Die nächsten Abschnitte handeln – gleichfalls in alphabetischer Folge – von den Bäumen und von den Kräutern. Die Beschreibungen beschränken sich auf den äußeren Habitus der ganzen Pflanze und das Aussehen der Früchte. Im Mittelpunkt der Darstellung stehen die physiologischen Wirkungen, die von den Pflanzen ausgehen. Zur Erklärung dieser wunderbaren Wirkungen genügt nach Megenberg jedoch nicht die Mischung der in den Kräutern enthaltenen Elemente, sondern er nimmt daneben den Einfluß der Gestirne an. Oft komme auch der Einfluß der heiligen Worte in Betracht, mit denen man Gott anrufe, und durch die man die Kräuter beschwöre und segne, wie man ja auch das Weihwasser einsegne.
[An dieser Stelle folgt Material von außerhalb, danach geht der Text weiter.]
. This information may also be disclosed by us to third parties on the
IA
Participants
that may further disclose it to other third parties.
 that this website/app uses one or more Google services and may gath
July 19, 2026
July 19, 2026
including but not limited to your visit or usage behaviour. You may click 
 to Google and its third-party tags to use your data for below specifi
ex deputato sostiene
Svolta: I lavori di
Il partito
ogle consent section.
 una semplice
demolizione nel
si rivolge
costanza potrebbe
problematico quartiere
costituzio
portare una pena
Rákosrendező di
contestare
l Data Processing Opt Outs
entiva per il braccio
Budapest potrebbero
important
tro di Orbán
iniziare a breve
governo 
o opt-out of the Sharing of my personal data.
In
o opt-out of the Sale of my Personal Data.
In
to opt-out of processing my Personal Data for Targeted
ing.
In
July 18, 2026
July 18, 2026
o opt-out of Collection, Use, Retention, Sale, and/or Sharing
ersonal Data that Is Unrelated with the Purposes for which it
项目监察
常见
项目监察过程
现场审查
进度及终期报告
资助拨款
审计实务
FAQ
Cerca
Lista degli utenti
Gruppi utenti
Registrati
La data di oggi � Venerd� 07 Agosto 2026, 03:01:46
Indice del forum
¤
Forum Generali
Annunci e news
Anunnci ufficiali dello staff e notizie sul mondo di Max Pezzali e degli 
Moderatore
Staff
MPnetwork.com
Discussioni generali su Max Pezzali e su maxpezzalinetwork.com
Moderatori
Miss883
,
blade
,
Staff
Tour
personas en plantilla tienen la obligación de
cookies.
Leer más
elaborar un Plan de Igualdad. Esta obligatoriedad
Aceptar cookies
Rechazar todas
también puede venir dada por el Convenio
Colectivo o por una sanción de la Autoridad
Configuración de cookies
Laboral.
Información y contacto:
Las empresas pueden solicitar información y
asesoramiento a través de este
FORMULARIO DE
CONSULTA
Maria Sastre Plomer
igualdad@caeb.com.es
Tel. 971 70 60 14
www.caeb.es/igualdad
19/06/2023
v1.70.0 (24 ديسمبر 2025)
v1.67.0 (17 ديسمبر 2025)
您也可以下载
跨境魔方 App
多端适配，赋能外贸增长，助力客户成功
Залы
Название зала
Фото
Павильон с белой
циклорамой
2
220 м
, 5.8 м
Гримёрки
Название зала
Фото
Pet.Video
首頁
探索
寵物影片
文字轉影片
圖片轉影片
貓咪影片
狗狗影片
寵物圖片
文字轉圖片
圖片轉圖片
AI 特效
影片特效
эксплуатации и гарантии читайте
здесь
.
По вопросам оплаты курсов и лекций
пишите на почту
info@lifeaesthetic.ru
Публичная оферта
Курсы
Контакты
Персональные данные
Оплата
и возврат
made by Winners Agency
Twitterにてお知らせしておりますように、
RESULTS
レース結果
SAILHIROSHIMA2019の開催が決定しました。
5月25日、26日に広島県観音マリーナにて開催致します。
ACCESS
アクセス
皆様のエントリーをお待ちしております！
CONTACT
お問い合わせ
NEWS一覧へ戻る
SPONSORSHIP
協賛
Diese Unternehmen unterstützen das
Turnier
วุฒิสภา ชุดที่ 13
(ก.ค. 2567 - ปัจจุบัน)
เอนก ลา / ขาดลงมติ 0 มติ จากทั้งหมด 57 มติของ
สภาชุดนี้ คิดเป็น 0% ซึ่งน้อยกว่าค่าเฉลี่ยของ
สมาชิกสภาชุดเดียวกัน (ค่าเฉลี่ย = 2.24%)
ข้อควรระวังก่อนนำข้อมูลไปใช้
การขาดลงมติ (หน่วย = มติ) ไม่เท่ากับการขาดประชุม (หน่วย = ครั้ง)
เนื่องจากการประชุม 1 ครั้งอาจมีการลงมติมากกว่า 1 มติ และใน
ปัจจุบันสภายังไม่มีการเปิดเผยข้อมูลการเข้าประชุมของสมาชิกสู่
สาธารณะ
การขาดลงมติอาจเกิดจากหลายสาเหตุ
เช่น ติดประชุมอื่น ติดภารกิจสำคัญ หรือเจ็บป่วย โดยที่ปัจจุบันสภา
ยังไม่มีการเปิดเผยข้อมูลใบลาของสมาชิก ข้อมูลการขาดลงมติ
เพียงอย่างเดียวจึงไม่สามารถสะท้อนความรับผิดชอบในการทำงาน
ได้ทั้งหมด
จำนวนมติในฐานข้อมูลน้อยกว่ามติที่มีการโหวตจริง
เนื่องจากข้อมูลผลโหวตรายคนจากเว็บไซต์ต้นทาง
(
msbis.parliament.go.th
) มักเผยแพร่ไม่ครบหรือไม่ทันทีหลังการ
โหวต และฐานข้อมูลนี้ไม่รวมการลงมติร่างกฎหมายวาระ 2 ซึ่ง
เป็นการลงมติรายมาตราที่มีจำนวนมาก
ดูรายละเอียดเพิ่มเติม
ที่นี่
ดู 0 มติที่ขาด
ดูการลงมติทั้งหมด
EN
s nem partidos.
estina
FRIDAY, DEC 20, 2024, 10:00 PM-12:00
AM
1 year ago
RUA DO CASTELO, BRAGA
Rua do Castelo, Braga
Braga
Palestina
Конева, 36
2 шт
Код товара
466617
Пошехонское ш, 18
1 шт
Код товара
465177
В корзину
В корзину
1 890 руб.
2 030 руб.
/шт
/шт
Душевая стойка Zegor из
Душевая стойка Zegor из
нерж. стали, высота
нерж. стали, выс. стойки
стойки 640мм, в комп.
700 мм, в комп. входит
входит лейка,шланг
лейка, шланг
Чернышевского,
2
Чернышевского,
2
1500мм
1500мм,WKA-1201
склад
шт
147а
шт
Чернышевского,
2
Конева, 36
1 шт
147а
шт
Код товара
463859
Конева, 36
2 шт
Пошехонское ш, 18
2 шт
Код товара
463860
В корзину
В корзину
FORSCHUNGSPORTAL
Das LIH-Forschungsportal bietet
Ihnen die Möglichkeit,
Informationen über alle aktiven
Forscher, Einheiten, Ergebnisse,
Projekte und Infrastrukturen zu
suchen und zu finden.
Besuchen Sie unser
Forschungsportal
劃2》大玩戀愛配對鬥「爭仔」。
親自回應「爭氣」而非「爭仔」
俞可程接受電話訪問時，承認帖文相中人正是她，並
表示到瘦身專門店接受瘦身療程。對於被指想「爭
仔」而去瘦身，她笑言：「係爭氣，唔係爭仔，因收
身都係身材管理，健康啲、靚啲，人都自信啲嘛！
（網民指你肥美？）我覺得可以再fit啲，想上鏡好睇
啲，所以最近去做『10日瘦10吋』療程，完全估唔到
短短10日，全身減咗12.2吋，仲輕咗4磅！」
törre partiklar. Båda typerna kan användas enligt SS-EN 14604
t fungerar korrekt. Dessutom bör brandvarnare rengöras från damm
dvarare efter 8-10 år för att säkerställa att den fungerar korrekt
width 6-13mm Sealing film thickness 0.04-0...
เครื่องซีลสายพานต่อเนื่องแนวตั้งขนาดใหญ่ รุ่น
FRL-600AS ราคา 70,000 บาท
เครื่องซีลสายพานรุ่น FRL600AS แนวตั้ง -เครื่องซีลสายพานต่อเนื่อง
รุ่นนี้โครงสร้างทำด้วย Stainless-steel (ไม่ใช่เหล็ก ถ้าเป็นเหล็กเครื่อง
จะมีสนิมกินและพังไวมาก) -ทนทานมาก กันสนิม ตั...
Durch den göttlichen Willen haben auch die Steine wunderbare Eigenschaften und Kräfte, vor allem besitzen sie einen segenbringenden Einfluß. Manche Mineralien sind giftwidrig, ja sie zeigen sogar durch Ausschwitzungen an, ob sich Gift in der Nähe befindet. Der Karneol besänftigt den Zorn und stillt Blutungen. Offenbar wurde ihm seit jeher diese Eigenschaft seiner roten Farbe wegen zugeschrieben. Auch bei den übrigen Mineralien werden die Eigenschaften ganz obenhin erwähnt, dagegen um so ausführlicher wird ihre Verwendung zu Amuletten gewürdigt, ohne daß Megenberg Zweifel an der Richtigkeit der an die Mineralien sich knüpfenden, damals herrschenden, abergläubischen Vorstellungen kamen.

Wir haben das Buch der Natur etwas eingehender gewürdigt, weil eine derartige Probe lehrreicher ist als lange Betrachtungen über den Geist des Mittelalters. Erst wenn wir uns den geistigen Besitz und das Fühlen und Denken jener Zeit an einem Schriftsteller wie Megenberg oder Thomas von Cantimpré vergegenwärtigt haben, können wir den Umschwung ermessen, der mit dem Wiederaufleben der Wissenschaften eintrat und der neueren mit Koppernikus, Galilei und Kepler anhebenden Naturforschung den Weg bereiten half.